Some of these are pre-trip, some are as recent as this morning getting coffee at 6:40 in Vancouver (ahh, jet lag).

  • A van with the back window cut out to fit an apartment air conditioning unit
  • A middle-aged man who really should have known better than to constawaddy the nine people behind him in an airport security line (post screening) to tie not one but both of his fucking Topsiders. We were all jammed up and collecting like the chocolates in that I Love Lucy episode.
  • A regular old, white, Toyota Corolla driving next to us as we taxied in the plane. No logos, no purpose...just a regular sedan on the tarmac.
  • A cracked fender exposing half of the sturdy underpinnings of the car, meaning...Styrofoam. Umm, yeah, are the doors on this particular make and model made of spit and Kleenex?
  • A Port-A-Potty being hauled up by a crane to the top of a new building under construction. I guess if you gotta go up there, you gotta go.
  • Stanley Park and its raccoons. Not sure if the whole "aren't we cute" act was to lure you in for the rabid throat kill. We gave them a wide berth.

Tuesday, July 03, 2007

And...

Note to Self:
Never again have a Tequila Sour the evening after a long flight where you drink no water Mrs Dehydrated Head.

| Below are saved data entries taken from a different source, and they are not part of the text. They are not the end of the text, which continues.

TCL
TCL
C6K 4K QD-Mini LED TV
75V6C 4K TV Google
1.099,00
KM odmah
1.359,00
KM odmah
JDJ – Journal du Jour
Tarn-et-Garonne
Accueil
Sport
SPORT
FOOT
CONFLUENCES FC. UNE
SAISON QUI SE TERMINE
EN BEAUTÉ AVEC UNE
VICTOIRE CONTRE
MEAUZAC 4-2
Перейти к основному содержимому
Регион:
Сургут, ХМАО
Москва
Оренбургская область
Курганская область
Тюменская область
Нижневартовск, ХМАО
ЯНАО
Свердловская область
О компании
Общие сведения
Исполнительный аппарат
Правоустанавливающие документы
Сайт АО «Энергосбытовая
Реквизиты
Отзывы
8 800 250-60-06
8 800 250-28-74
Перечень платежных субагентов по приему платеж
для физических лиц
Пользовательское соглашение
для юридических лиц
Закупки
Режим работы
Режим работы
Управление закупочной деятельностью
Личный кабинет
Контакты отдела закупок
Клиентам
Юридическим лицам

A one drink hangover headache is seriously embarrassing. We all know you can do much better.

No Slice and Dice

I'm quite relieved to report that there will be no side of Screaming with today's order of Naming Ceremony. Ray, Mom and I are in Vancouver (arrived yesterday with a refreshingly short jaunt through customs - Three Hour Nightmare last trip, Fifteen Minute Pleasure Cruise this time). Although our bag got completely destroyed, everything went smoothly.

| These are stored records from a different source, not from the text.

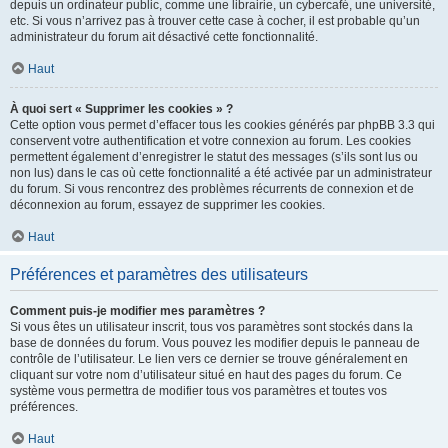
depuis un ordinateur public, comme une librairie, un cybercafé, une université,
etc. Si vous n’arrivez pas à trouver cette case à cocher, il est probable qu’un
administrateur du forum ait désactivé cette fonctionnalité.
Haut
À quoi sert « Supprimer les cookies » ?
Cette option vous permet d’effacer tous les cookies générés par phpBB 3.3 qui
conservent votre authentification et votre connexion au forum. Les cookies
permettent également d’enregistrer le statut des messages (s’ils sont lus ou
non lus) dans le cas où cette fonctionnalité a été activée par un administrateur
du forum. Si vous rencontrez des problèmes récurrents de connexion et de
déconnexion au forum, essayez de supprimer les cookies.
Haut
Préférences et paramètres des utilisateurs
Comment puis-je modifier mes paramètres ?
Si vous êtes un utilisateur inscrit, tous vos paramètres sont stockés dans la
base de données du forum. Vous pouvez les modifier depuis le panneau de
contrôle de l’utilisateur. Le lien vers ce dernier se trouve généralement en
cliquant sur votre nom d’utilisateur situé en haut des pages du forum. Ce
système vous permettra de modifier tous vos paramètres et toutes vos
préférences.
Haut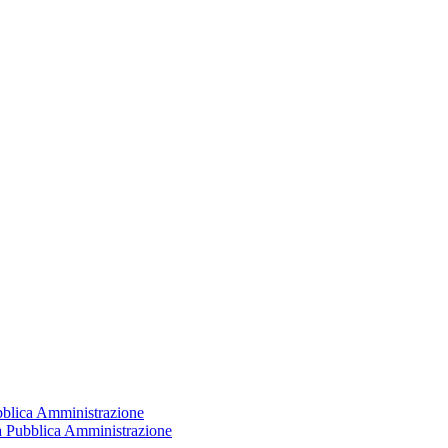
ubblica Amministrazione
la Pubblica Amministrazione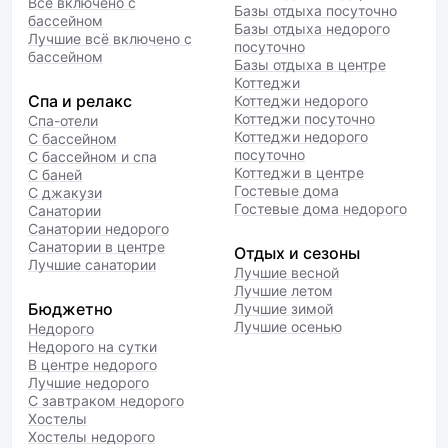
Всё включено с
Базы отдыха посуточно
бассейном
Базы отдыха недорого
Лучшие всё включено с
посуточно
бассейном
Базы отдыха в центре
Коттеджи
Спа и релакс
Коттеджи недорого
Коттеджи посуточно
Спа-отели
Коттеджи недорого
С бассейном
посуточно
С бассейном и спа
Коттеджи в центре
С баней
Гостевые дома
С джакузи
Гостевые дома недорого
Санатории
Санатории недорого
Санатории в центре
Отдых и сезоны
Лучшие санатории
Лучшие весной
Лучшие летом
Бюджетно
Лучшие зимой
Лучшие осенью
Недорого
Недорого на сутки
В центре недорого
Лучшие недорого
С завтраком недорого
Хостелы
Хостелы недорого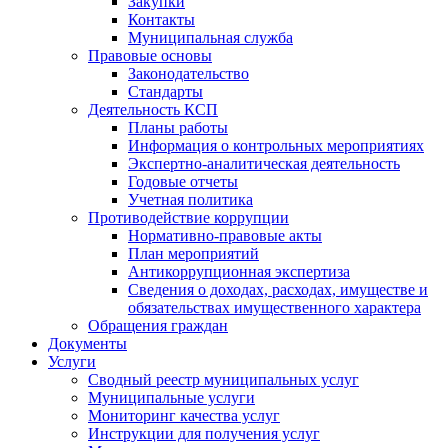
Закупки
Контакты
Муниципальная служба
Правовые основы
Законодательство
Стандарты
Деятельность КСП
Планы работы
Информация о контрольных мероприятиях
Экспертно-аналитическая деятельность
Годовые отчеты
Учетная политика
Противодействие коррупции
Нормативно-правовые акты
План мероприятий
Антикоррупционная экспертиза
Сведения о доходах, расходах, имуществе и
обязательствах имущественного характера
Обращения граждан
Документы
Услуги
Сводный реестр муниципальных услуг
Муниципальные услуги
Мониторинг качества услуг
Инструкции для получения услуг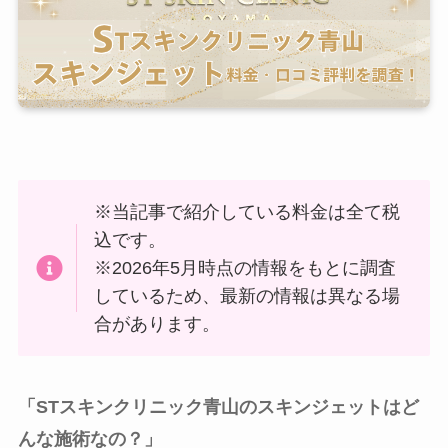
※当記事で紹介している料金は全て税
込です。
※2026年5月時点の情報をもとに調査
しているため、最新の情報は異なる場
合があります。
「STスキンクリニック青山のスキンジェットはど
んな施術なの？」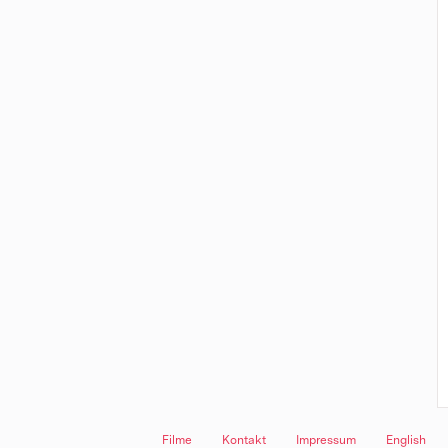
Filme
Kontakt
Impressum
English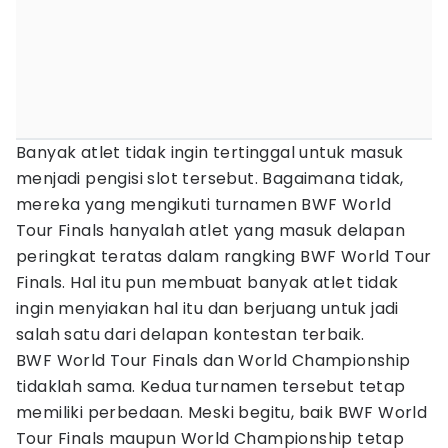
Banyak atlet tidak ingin tertinggal untuk masuk
menjadi pengisi slot tersebut. Bagaimana tidak,
mereka yang mengikuti turnamen BWF World
Tour Finals hanyalah atlet yang masuk delapan
peringkat teratas dalam rangking BWF World Tour
Finals. Hal itu pun membuat banyak atlet tidak
ingin menyiakan hal itu dan berjuang untuk jadi
salah satu dari delapan kontestan terbaik.
BWF World Tour Finals dan World Championship
tidaklah sama. Kedua turnamen tersebut tetap
memiliki perbedaan. Meski begitu, baik BWF World
Tour Finals maupun World Championship tetap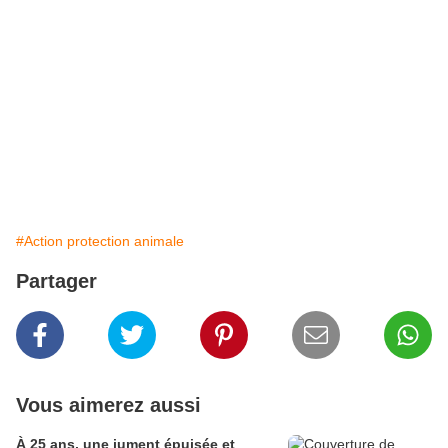
#Action protection animale
Partager
Vous aimerez aussi
À 25 ans, une jument épuisée et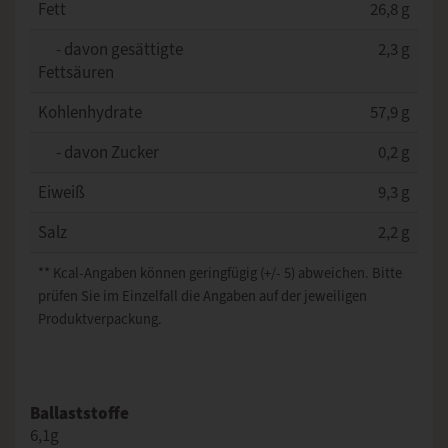
Fett
26,8 g
- davon gesättigte
2,3 g
Fettsäuren
Kohlenhydrate
57,9 g
- davon Zucker
0,2 g
Eiweiß
9,3 g
Salz
2,2 g
** Kcal-Angaben können geringfügig (+/- 5) abweichen. Bitte
prüfen Sie im Einzelfall die Angaben auf der jeweiligen
Produktverpackung.
Ballaststoffe
6,1g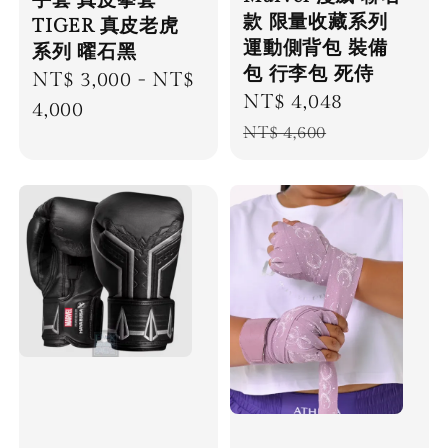
手套 真皮拳套
款 限量收藏系列
TIGER 真皮老虎
運動側背包 裝備
系列 曜石黑
包 行李包 死侍
Regular
NT$ 3,000
-
NT$
Sale
NT$ 4,048
Regular
price
4,000
price
price
NT$ 4,600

So yeah, babies are as cute as buttons, Nathaniel (Nate the quiet patient one) and Jeremiah (Remy the mischievous monkey). They are a little underweight, as twins are wont to be, so the Mohel wants to wait a little before he has to put their teeny tiny bodies through surgery. Mom is relieved. I am consequently also relieved as we were asked yesterday to be the Kvatter and Kvatterin (Godparents) for the ceremony. This is really a terrific honour for Ray and I, especially because we are not Jewish. This means Ray and I are responsible for transporting the babies from Mom to Dad to Mohel. I take the children from Sarah and hand them to Ray who hands them to Todd who then would, if there was going to be a circumcision, hand them to the Mohel. Kind of like baby Rugby. Even though we are really thrilled to have this job, I'm pretty relieved in that we don't have to be a part of the pain (before arriving, I was secretly fascinated that there was going to be surgery in an apartment - but I'm actually glad that we can all just be happy through the naming ceremony without the wails and winces).

This all happens at 5:30 tonight. Lots of (but not all) family will be there. Should be a pretty interesting night. I will take notes and report to duty later. I think we are going for a walk in Stanley Park now. Ray is pissed that he'll be in Canada for July 4th, but not as pissed that he is missing the Transformers opening!! I'll have to make it up to him with a sparkler in a flag cake when we get home.